## Work to complete
The entries that follow include a run beginning at the line with "fluidez do trânsito, enfrentando" and ending at the line with "Impacto na segurança na região"; restate that run word for word and leave the rest out.

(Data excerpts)
=== Begin Enclosure ===
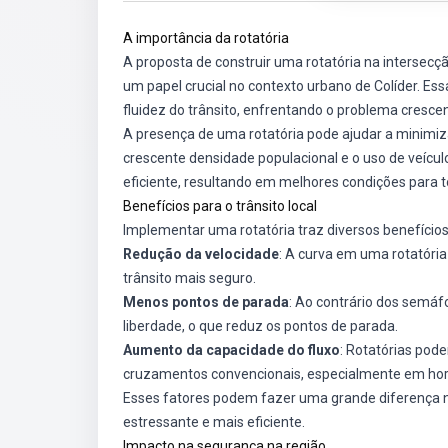
A importância da rotatória
A proposta de construir uma rotatória na intersecç
um papel crucial no contexto urbano de Colíder. Es
fluidez do trânsito, enfrentando o problema crescen
A presença de uma rotatória pode ajudar a mini
crescente densidade populacional e o uso de veícul
eficiente, resultando em melhores condições para to
Benefícios para o trânsito local
Implementar uma rotatória traz diversos benefícios
Redução da velocidade
: A curva em uma rotatória
trânsito mais seguro.
Menos pontos de parada
: Ao contrário dos semá
liberdade, o que reduz os pontos de parada.
Aumento da capacidade do fluxo
: Rotatórias pod
cruzamentos convencionais, especialmente em horá
Esses fatores podem fazer uma grande diferença na
estressante e mais eficiente.
Impacto na segurança na região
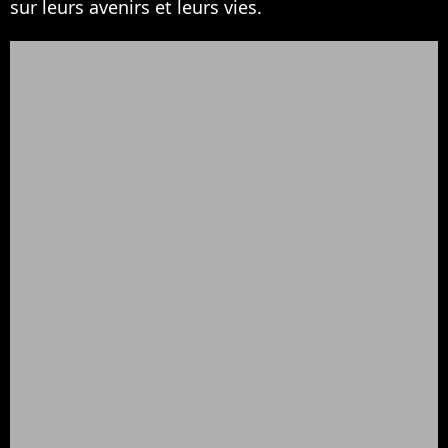
sur leurs avenirs et leurs vies.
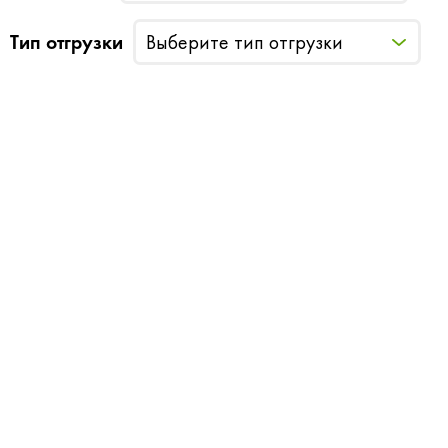
Тип отгрузки
Выберите тип отгрузки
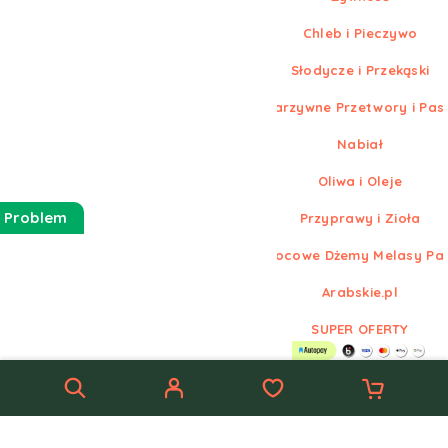
Chleb i Pieczywo
Słodycze i Przekąski
Warzywne Przetwory i Pas
Nabiał
Oliwa i Oleje
 Problem
Przyprawy i Zioła
Owocowe Dżemy Melasy Pa
Arabskie.pl
SUPER OFERTY
© Nowe
Arabskie.pl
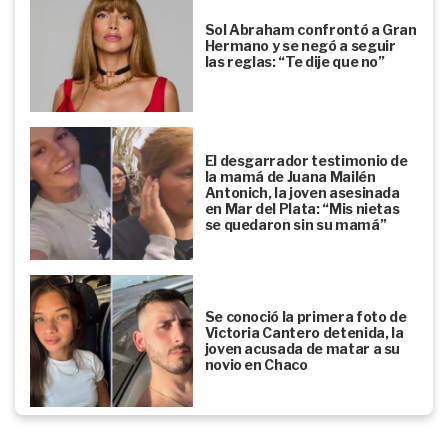
Sol Abraham confrontó a Gran
Hermano y se negó a seguir
las reglas: “Te dije que no”
El desgarrador testimonio de
la mamá de Juana Mailén
Antonich, la joven asesinada
en Mar del Plata: “Mis nietas
se quedaron sin su mamá”
Se conoció la primera foto de
Victoria Cantero detenida, la
joven acusada de matar a su
novio en Chaco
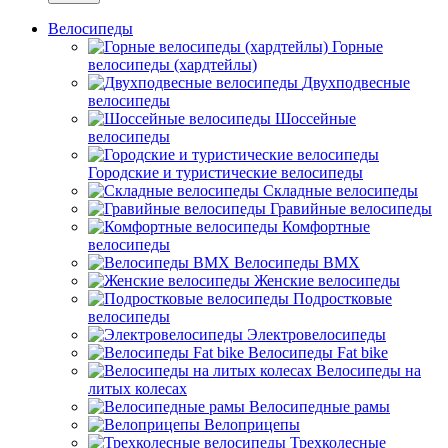
Велосипеды
Горные
велосипеды (хардтейлы)
Двухподвесные
велосипеды
Шоссейные
велосипеды
Городские и туристические велосипеды
Складные велосипеды
Гравийные велосипеды
Комфортные
велосипеды
Велосипеды BMX
Женские велосипеды
Подростковые
велосипеды
Электровелосипеды
Велосипеды Fat bike
Велосипеды на
литых колесах
Велосипедные рамы
Велоприцепы
Трехколесные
=== End Enclosure ===
## Solution
fluidez do trânsito, enfrentando o problema crescen
A presença de uma rotatória pode ajudar a mini
crescente densidade populacional e o uso de veícul
eficiente, resultando em melhores condições para to
Benefícios para o trânsito local
Implementar uma rotatória traz diversos benefícios
Redução da velocidade
: A curva em uma rotatória
trânsito mais seguro.
Menos pontos de parada
: Ao contrário dos semá
liberdade, o que reduz os pontos de parada.
Aumento da capacidade do fluxo
: Rotatórias pod
cruzamentos convencionais, especialmente em horá
Esses fatores podem fazer uma grande diferença na
estressante e mais eficiente.
Impacto na segurança na região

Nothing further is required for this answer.